There is only one way to access these audio streams, and it is to tap the streams after establishing a bluetooth hands free profile with another device (in our case, the Raspberry Pi). Apple has gone to great lengths to ensure this experience works well for all apps, as our telecommunications is balkanized amongst many apps these days (Zoom, Discord, FaceTime, and the standard phone call). Good apps implement Apple's CallKit API which transparently adds correct support for the bluetooth experience.
Using this technique, we unlock the ability to activate special features. The flagship feature which gave rise to this project is the realtime translation capability. Many telephony features are available thanks to the ofono project such as calling, texting, and other things you expect when you pair your phone to your car.
Tested with a Raspberry Pi 4 with a USB BCM20702A0 Bluetooth Module. According to phony's hardware section, the internal bluetooth module cannot be configured in Hands Free mode, and so I did not attempt it.
For headset support, I recommend USB Audio Adapter which I will soon test myself. See phony's hardware section, a similar project with similar hardware constraints.
You could try using a bluetooth headset paired to the Pi, but not all work. For example, the Samsung Galaxy Buds can receive sound just fine, but they will not transmit sound over the microphone. An unsolved mystery not worth solving.
The permanent configuration I've gone with is rather more complex and integrates my SteelSeries Arctis 7 headset via my Windows computer monitoring over the standard sound card ports which are cross-linked into the USB adapter linked above. Works a charm and makes the Pi Dock a permanent part of the system. This also works great for being able to record calls and demos using OBS from Windows since the audio interfaces are made available for further tapping!
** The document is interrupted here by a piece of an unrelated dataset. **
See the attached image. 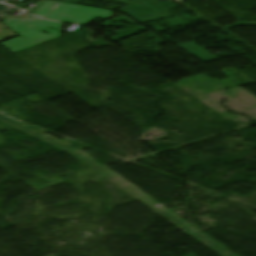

The Pi system requires pulseaudio and is heavily integrated with it. Some applications may have their own additional requirements. I honestly lost track of what the install notes are, so we need to flesh those instructions out on the next build.
This application (which is far from perfect, but is a working proof of concept) gave rise to this project. Find it in the demos folder.
Unfortunately, the realtime translation system uses the internet for a few things.
- Translation is using Google Translate. See issue #2 for a promising replacement.
- Synthesizing Farsi speech from Farsi text is using a personal web service hosted by me which wraps the only decent and attainable Farsi speech synthesizer I could find after a lot of digging.
I very much want to remove these so this can become a viable travel tool. That said, the telecommunications nature of this project does imply that you, as the user, are remote with access to telephony and so you can likely be online. Of course the problem is not so much the fact that you need internet, but the fact that these services we depend on could be pulled out from under you at any time.